In this problem, the reflection fraction tells us how much light is reflected at any given point \((x, y)\) on the partially silvered mirror. The fraction is given by the function \((x-y)^2/4\). This function reflects the idea that the light reflection changes depending on the position on the mirror. For instance, at points where \(x = y\), the fraction of reflected light is zero because \((x-y)^2/4\) becomes zero. This emphasizes that reflections are not uniform and vary across the mirror’s surface.

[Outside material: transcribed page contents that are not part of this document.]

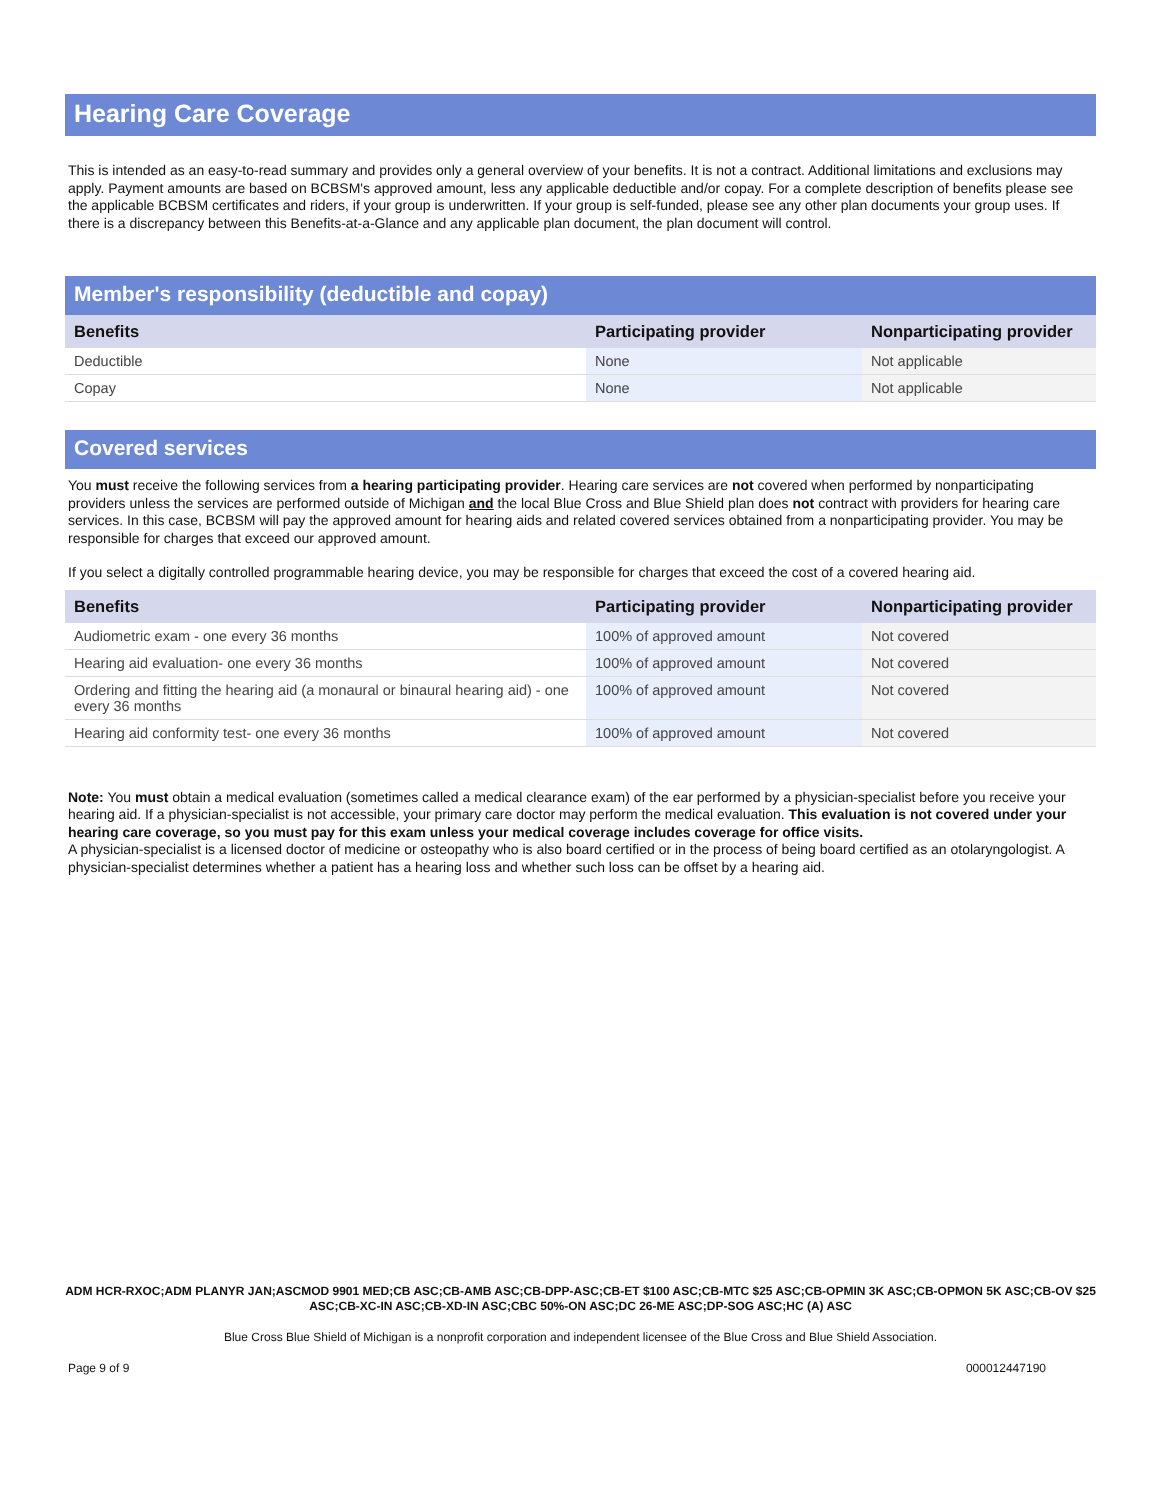Hearing Care Coverage
This is intended as an easy-to-read summary and provides only a general overview of your benefits. It is not a contract. Additional limitations and exclusions may apply. Payment amounts are based on BCBSM's approved amount, less any applicable deductible and/or copay. For a complete description of benefits please see the applicable BCBSM certificates and riders, if your group is underwritten. If your group is self-funded, please see any other plan documents your group uses. If there is a discrepancy between this Benefits-at-a-Glance and any applicable plan document, the plan document will control.
Member's responsibility (deductible and copay)
| Benefits | Participating provider | Nonparticipating provider |
| --- | --- | --- |
| Deductible | None | Not applicable |
| Copay | None | Not applicable |
Covered services
You must receive the following services from a hearing participating provider. Hearing care services are not covered when performed by nonparticipating providers unless the services are performed outside of Michigan and the local Blue Cross and Blue Shield plan does not contract with providers for hearing care services. In this case, BCBSM will pay the approved amount for hearing aids and related covered services obtained from a nonparticipating provider. You may be responsible for charges that exceed our approved amount.
If you select a digitally controlled programmable hearing device, you may be responsible for charges that exceed the cost of a covered hearing aid.
| Benefits | Participating provider | Nonparticipating provider |
| --- | --- | --- |
| Audiometric exam - one every 36 months | 100% of approved amount | Not covered |
| Hearing aid evaluation- one every 36 months | 100% of approved amount | Not covered |
| Ordering and fitting the hearing aid (a monaural or binaural hearing aid) - one every 36 months | 100% of approved amount | Not covered |
| Hearing aid conformity test- one every 36 months | 100% of approved amount | Not covered |
Note: You must obtain a medical evaluation (sometimes called a medical clearance exam) of the ear performed by a physician-specialist before you receive your hearing aid. If a physician-specialist is not accessible, your primary care doctor may perform the medical evaluation. This evaluation is not covered under your hearing care coverage, so you must pay for this exam unless your medical coverage includes coverage for office visits.
A physician-specialist is a licensed doctor of medicine or osteopathy who is also board certified or in the process of being board certified as an otolaryngologist. A physician-specialist determines whether a patient has a hearing loss and whether such loss can be offset by a hearing aid.
ADM HCR-RXOC;ADM PLANYR JAN;ASCMOD 9901 MED;CB ASC;CB-AMB ASC;CB-DPP-ASC;CB-ET $100 ASC;CB-MTC $25 ASC;CB-OPMIN 3K ASC;CB-OPMON 5K ASC;CB-OV $25 ASC;CB-XC-IN ASC;CB-XD-IN ASC;CBC 50%-ON ASC;DC 26-ME ASC;DP-SOG ASC;HC (A) ASC
Blue Cross Blue Shield of Michigan is a nonprofit corporation and independent licensee of the Blue Cross and Blue Shield Association.
Page 9 of 9 000012447190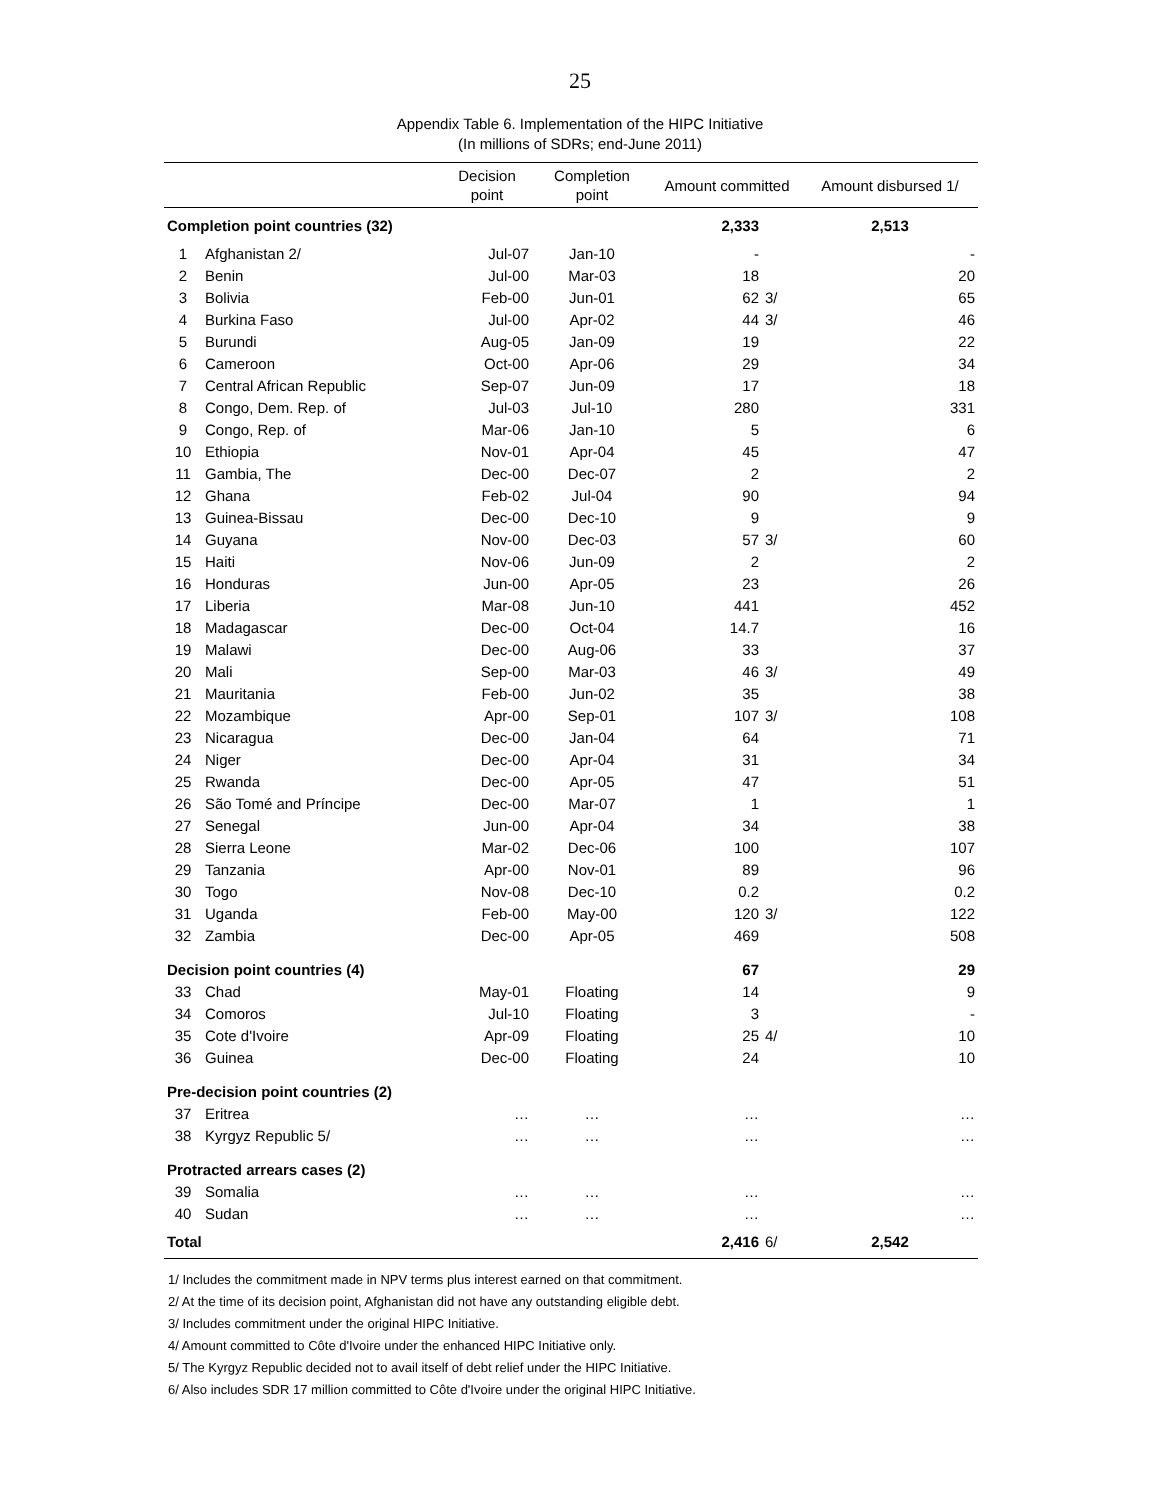25
Appendix Table 6. Implementation of the HIPC Initiative
(In millions of SDRs; end-June 2011)
| | | Decision point | Completion point | Amount committed | | Amount disbursed 1/ |
| --- | --- | --- | --- | --- | --- | --- |
| Completion point countries (32) | | | | 2,333 | | 2,513 |
| 1 | Afghanistan 2/ | Jul-07 | Jan-10 | - | | - |
| 2 | Benin | Jul-00 | Mar-03 | 18 | | 20 |
| 3 | Bolivia | Feb-00 | Jun-01 | 62 | 3/ | 65 |
| 4 | Burkina Faso | Jul-00 | Apr-02 | 44 | 3/ | 46 |
| 5 | Burundi | Aug-05 | Jan-09 | 19 | | 22 |
| 6 | Cameroon | Oct-00 | Apr-06 | 29 | | 34 |
| 7 | Central African Republic | Sep-07 | Jun-09 | 17 | | 18 |
| 8 | Congo, Dem. Rep. of | Jul-03 | Jul-10 | 280 | | 331 |
| 9 | Congo, Rep. of | Mar-06 | Jan-10 | 5 | | 6 |
| 10 | Ethiopia | Nov-01 | Apr-04 | 45 | | 47 |
| 11 | Gambia, The | Dec-00 | Dec-07 | 2 | | 2 |
| 12 | Ghana | Feb-02 | Jul-04 | 90 | | 94 |
| 13 | Guinea-Bissau | Dec-00 | Dec-10 | 9 | | 9 |
| 14 | Guyana | Nov-00 | Dec-03 | 57 | 3/ | 60 |
| 15 | Haiti | Nov-06 | Jun-09 | 2 | | 2 |
| 16 | Honduras | Jun-00 | Apr-05 | 23 | | 26 |
| 17 | Liberia | Mar-08 | Jun-10 | 441 | | 452 |
| 18 | Madagascar | Dec-00 | Oct-04 | 14.7 | | 16 |
| 19 | Malawi | Dec-00 | Aug-06 | 33 | | 37 |
| 20 | Mali | Sep-00 | Mar-03 | 46 | 3/ | 49 |
| 21 | Mauritania | Feb-00 | Jun-02 | 35 | | 38 |
| 22 | Mozambique | Apr-00 | Sep-01 | 107 | 3/ | 108 |
| 23 | Nicaragua | Dec-00 | Jan-04 | 64 | | 71 |
| 24 | Niger | Dec-00 | Apr-04 | 31 | | 34 |
| 25 | Rwanda | Dec-00 | Apr-05 | 47 | | 51 |
| 26 | São Tomé and Príncipe | Dec-00 | Mar-07 | 1 | | 1 |
| 27 | Senegal | Jun-00 | Apr-04 | 34 | | 38 |
| 28 | Sierra Leone | Mar-02 | Dec-06 | 100 | | 107 |
| 29 | Tanzania | Apr-00 | Nov-01 | 89 | | 96 |
| 30 | Togo | Nov-08 | Dec-10 | 0.2 | | 0.2 |
| 31 | Uganda | Feb-00 | May-00 | 120 | 3/ | 122 |
| 32 | Zambia | Dec-00 | Apr-05 | 469 | | 508 |
| Decision point countries (4) | | | | 67 | | 29 |
| 33 | Chad | May-01 | Floating | 14 | | 9 |
| 34 | Comoros | Jul-10 | Floating | 3 | | - |
| 35 | Cote d'Ivoire | Apr-09 | Floating | 25 | 4/ | 10 |
| 36 | Guinea | Dec-00 | Floating | 24 | | 10 |
| Pre-decision point countries (2) | | | | | | |
| 37 | Eritrea | … | … | … | | … |
| 38 | Kyrgyz Republic 5/ | … | … | … | | … |
| Protracted arrears cases (2) | | | | | | |
| 39 | Somalia | … | … | … | | … |
| 40 | Sudan | … | … | … | | … |
| Total | | | | 2,416 | 6/ | 2,542 |
1/ Includes the commitment made in NPV terms plus interest earned on that commitment.
2/ At the time of its decision point, Afghanistan did not have any outstanding eligible debt.
3/ Includes commitment under the original HIPC Initiative.
4/ Amount committed to Côte d'Ivoire under the enhanced HIPC Initiative only.
5/ The Kyrgyz Republic decided not to avail itself of debt relief under the HIPC Initiative.
6/ Also includes SDR 17 million committed to Côte d'Ivoire under the original HIPC Initiative.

By integrating this reflection fraction over the entire square area \([-1, 1] \), we can find out the overall fraction of light that gets reflected.

Integrand Simplification

Simplifying the integrand is a critical step in solving the integral efficiently. In our exercise, the integrand \(\frac{(x-y)^2}{4}\) can be expanded to make the integration easier. This gives us \(\frac{1}{4}(x^2 - 2xy + y^2)\). Now, we can separate this into individual integrals: \(\frac{1}{4} \int_{-1}^{1} \int_{-1}^{1} \(x^2 - 2xy + y^2\) dy dx\). This simplification breaks the original problem into manageable parts. Each part can then be integrated separately, which simplifies the overall integration process. By doing this, we ensure that each term can be dealt with using basic integral properties.

Area of Integration

The area of integration is the region over which we calculate the integral. In this problem, the region of integration is the square with vertices at \((\pm 1, \pm 1)\). This implies that our integration boundaries for x and y are both from \(-1\) to \(1\). Understanding the area of integration helps us set up the correct limits for our integral. When dividing the area into smaller slices to sum up, these limits ensure we cover the entire square. This step is crucial as any error in defining the area can lead to an incorrect result. Once the boundaries are well understood, we proceed by summing up the contributions from each small rectangle within the defined area.